Upgrading revenue forecasts

On the basis of better than expected growth in PlanetArt and Avanquest revenues in Q3, we have increased our FY19 revenue forecast by 2.0% and FY20 by 3.6%. As some of this upside is due to currency translation and we assume the company has increased marketing spend to acquire more customers, we make minimal changes at the EBITDA and EPS level.

Valuation: Small increase from revenue upside

Reflecting the different business models and minority interests for each division, we continue to use a sum-of-the-parts approach to valuation. Based purely on peer group averages per division, we calculate a fair value of €1.17 per share. However, once multiples are adjusted to reflect our views on the growth and profitability of each division, this increases to €1.31 per share (up from €1.28, driven by higher revenue estimates). Milestones that could provide upside to our forecasts include: successful adoption of FreePrints in India; growth of the acquired Adaware business; and distributors reselling the myDevices platform in the US and China.

Market cap

Share Price Performance

Business description

Claranova consists of three businesses focused on mobile and internet technologies: PlanetArt (digital photo printing), Avanquest (consumer software) and myDevices (Internet of Things). It is headquartered in Paris with operations in Europe, the US and Canada.

Q3 Revenue Update Confirms Strong Organic Growth

PlanetArt: Growth from product and geographic expansion

The division saw reported growth of 49% in Q3, with 8% of this due to the weaker euro versus the dollar. Constant currency growth of 41% compares to 37% in Q219 and 44% in Q119. While the division saw growth across the board, the company pointed to strong demand in Europe. The launch of the app in Belgium and Netherlands earlier in the quarter was well received and the Photo Tiles product, which is available in five of the 10 countries in which PlanetArt is present, also contributed to growth.

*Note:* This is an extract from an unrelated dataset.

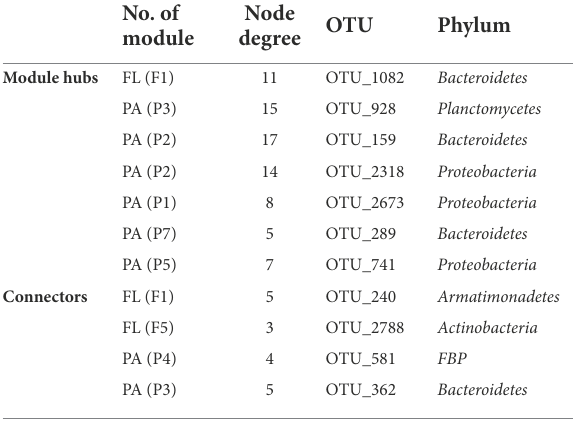
TABLE 2 Module hubs and connectors in the Network analysis of FL and PA groups. No. of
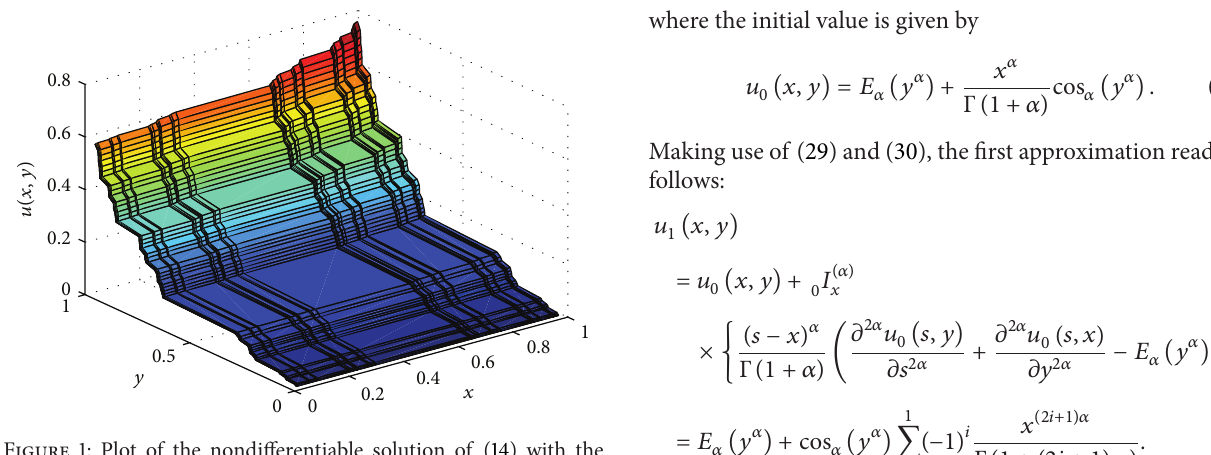
Figure 1: Plot of the nondifferentiable solution of (14) with the parameter 𝛼 = ln 2/ ln 3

Avanquest: Reinvigorated by acquired businesses

The original Avanquest business saw 22% growth y-o-y, accelerating from the 16% growth reported in Q219 and 3% in Q119. More business is shifting to subscription rather than upfront licensing, providing recurring revenues and better predictability. The acquired businesses also saw 22% organic growth in the quarter, versus 23% for H119. The company’s strategy has been to increase monetisation of visitors to its sites. The acquired businesses, particularly Adaware, bring new methods of monetisation to the division – with each visitor on average generating more revenue for Avanquest, this provides additional funds for marketing, which in turn attracts new visitors to Avanquest sites.

myDevices: Building out routes to market

myDevices reported a 26% revenue decline compared to Q318; however, in Q318 the division benefited from a one-off payment of $1m from Sprint. Excluding this, the rest of the division grew 129% y-o-y. In February, myDevices signed a partnership with Microsoft to provide IoT data analytics tools to Azure customers. Added to partnerships signed with Sprint, Dr Peng, Alibaba (NYSE:BABA) Cloud and Ingram Micro, myDevices now has a variety of routes to market in the US, Europe and China.

Changes to forecasts

We have revised our forecasts to reflect stronger than expected revenue growth in PlanetArt and Avanquest. As some of this was due to currency translation effects and we expect some of the remaining growth will have resulted from higher marketing spend, we have made minimal changes at the EBITDA level. We note that PlanetArt has not yet seen a material contribution to revenues from India, and Avanquest has yet to launch Payaware (a new secure payments solution) – both are potential growth drivers for FY20.